Specifically in mental health services—it goes beyond this piece of work—if there had been early assessment, there could have been early intervention. What is of real concern is that despite the GP giving a huge amount of support, his referral finally resulted in the individual not being seen; instead, a letter came back saying that nothing was wrong, in which the language that was used about the family was unacceptable, and which had been written by someone whom they had never met. That needs to be pursued.
In one case, what was alarming was that there was only a substantive intervention when the individual’s physical health was threatened. That could have been avoided. There was no intervention relating to the individual’s mental health; the intervention was only at the stage at which her life was threatened as a consequence.

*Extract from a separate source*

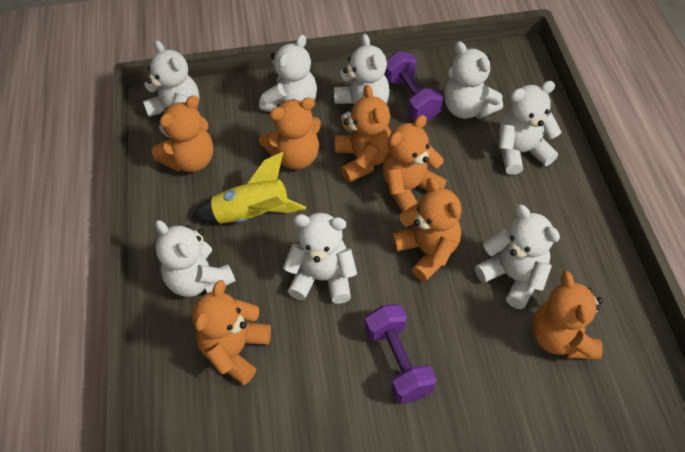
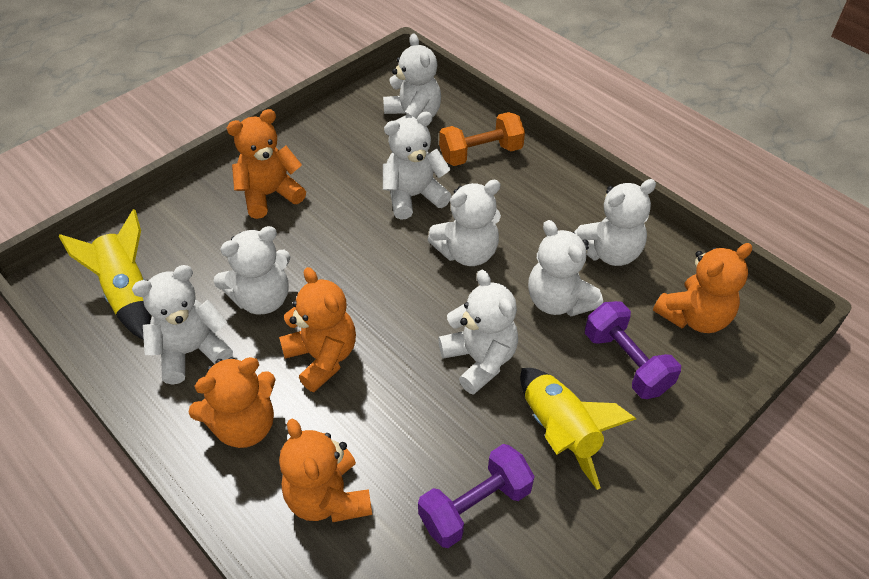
orange dumbbell: 0 -> 1
orange teddy bear: 7 -> 5
yellow rocket: 1 -> 2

Also, this was a family that was seeking help: they were putting their heads above the parapet. They were asking for assistance but were being batted away, for whatever reason.
As was their GP.
Thank you very much for that. In the case that Alison Johnstone and I heard about, there were very serious issues of governance that resulted in significant adverse events. We will speak to the committee clerks about that to ensure that we cover it. If members have issues that came up during the conversations that they think may be missed, please speak to the clerking team about them.
It was a very worthwhile session this morning and I record our thanks to the people who came. It must have been very difficult for them, given some of the circumstances that were discussed, but they eloquently put their cases, which are helpful in informing our discussions and deliberations. I ask the clerk to write to them to thank them for their efforts this morning. We now, as agreed, go into private session.12:30 Meeting continued in private until 13:02.